Task 1:
In the Olympic blackout post, who was the writer's Olympic crush in '94?
Task 2:
Reproduce the Olympic blackout post word for word, between "Because of my" and "me out, buster.", inclusive.
(Passage shown begins)
As any Olympic-watching freak knows, all Olympic moments don't actually take place between 8pm and midnight EDT, and I'm sorry to say, aren't all actually narrated by Bob Costas in real time. This was never a problem for, say, Barcelona '92. We just went through our day, watched the NBC coverage in the evening, and clipped out photos the next day of our current Olympic crush. (I had it bad for Tommy Moe in '94. Went so far as to compare our relationship to the far more laughable and immature relationships my friends were having with their real-life boyfriends. I was a freshman. And I was sad with a capital S!)

Anyway, so round about Nagano '98, the cursed Internet came along and ruined my life. The time difference was too much and a innocent act such as checking the weather on the internet during the day caused my unbelieving eyes to see headlines that utterly RUINED the upcoming NBC broadcast. Suspense was shattered, days were jumbled, and my Olympic moments were ruined.

You don't have to get burned too many times before you learn your lesson. So for the two weeks of Olympic games, I go into Total Information Blackout. I'm not messing around. Cotton stuffed in ears, websites of newspapers completely off-limits, local and national TV news broadcasts shunned like a motherless child. Even friends must be treated with suspicion. You are safe nowhere. Around every bend is someone waiting to ruin your Olympic moment. Hell, even at Pub Quiz, somebody's team name was a spoiler. But I heard "Michael Phelps..." and the hands dutifully clapped over the ears, and I was none the wiser.

Because of my great aforementioned ear-clapping reflexes, I got chills last night when I watched Paul Hamm battle back from ignominy and defeat to pull off an amazing comeback and win an improbable, unprecedented gold for the U.S. I yelped along with him when they told him he'd won gold, because just like him, I didn't already know. I watched my gals on the 4X200 shatter the oldest world record in swimming, and I was in delicious suspense when the men's 4X200 came down to the last, agonizing inches to determine gold.

I have No Idea what is happening outside Athens city limits. Iraq? shrug. The presidential campaign? Don't look at me. For two weeks, all this is white noise. If it's not about the triumph of the human will over adversity and rippling torsos, then count me out, buster.
(Passage shown ends)
(Data listing begins)
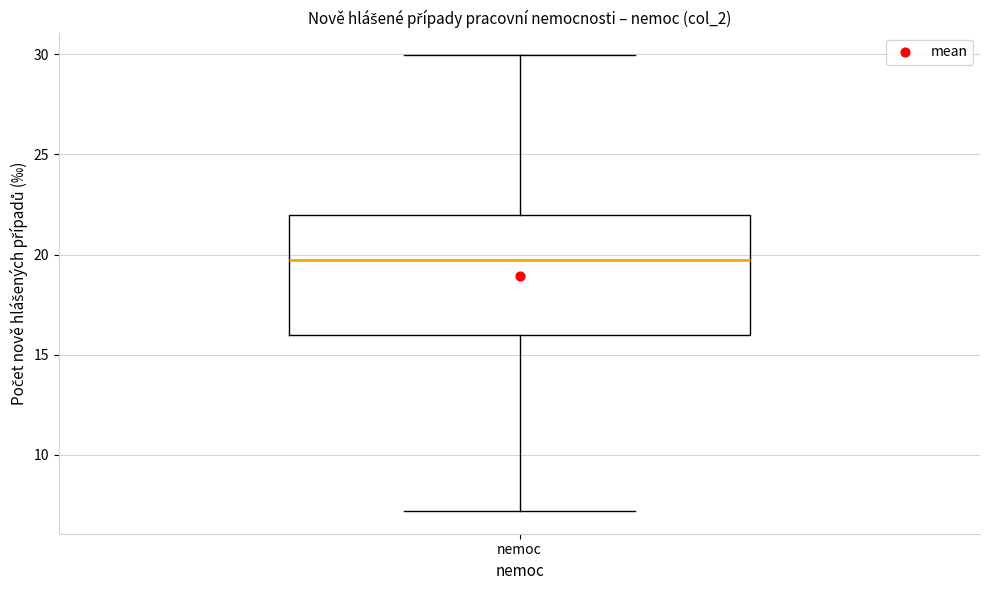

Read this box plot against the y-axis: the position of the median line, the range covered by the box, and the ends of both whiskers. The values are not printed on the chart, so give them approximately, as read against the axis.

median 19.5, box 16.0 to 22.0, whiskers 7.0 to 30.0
(Data listing ends)
(Data listing begins)
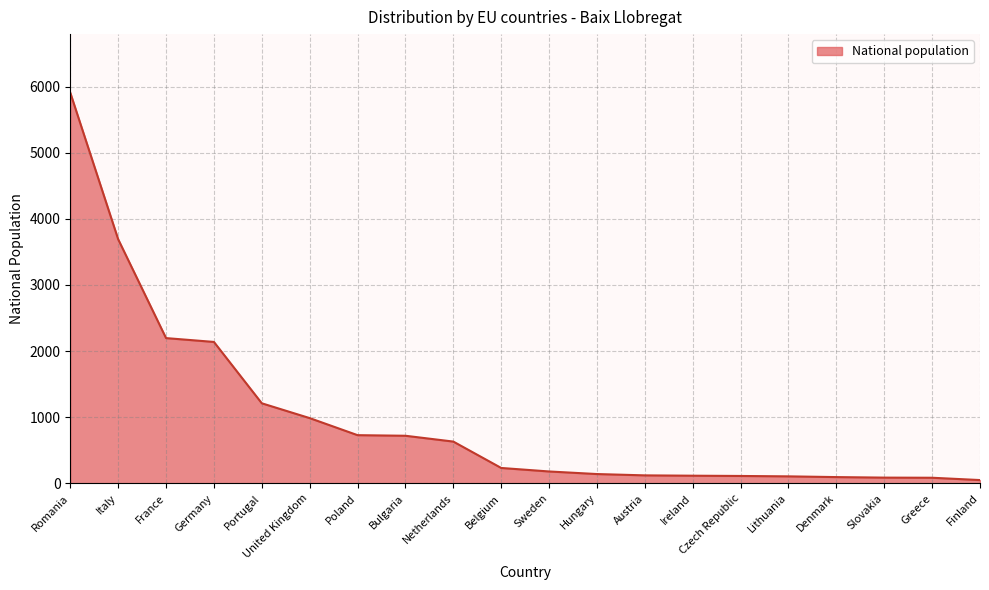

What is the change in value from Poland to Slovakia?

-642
(Data listing ends)
Answer area 1:
Tommy Moe

Answer area 2:
Because of my great aforementioned ear-clapping reflexes, I got chills last night when I watched Paul Hamm battle back from ignominy and defeat to pull off an amazing comeback and win an improbable, unprecedented gold for the U.S. I yelped along with him when they told him he'd won gold, because just like him, I didn't already know. I watched my gals on the 4X200 shatter the oldest world record in swimming, and I was in delicious suspense when the men's 4X200 came down to the last, agonizing inches to determine gold.

I have No Idea what is happening outside Athens city limits. Iraq? shrug. The presidential campaign? Don't look at me. For two weeks, all this is white noise. If it's not about the triumph of the human will over adversity and rippling torsos, then count me out, buster.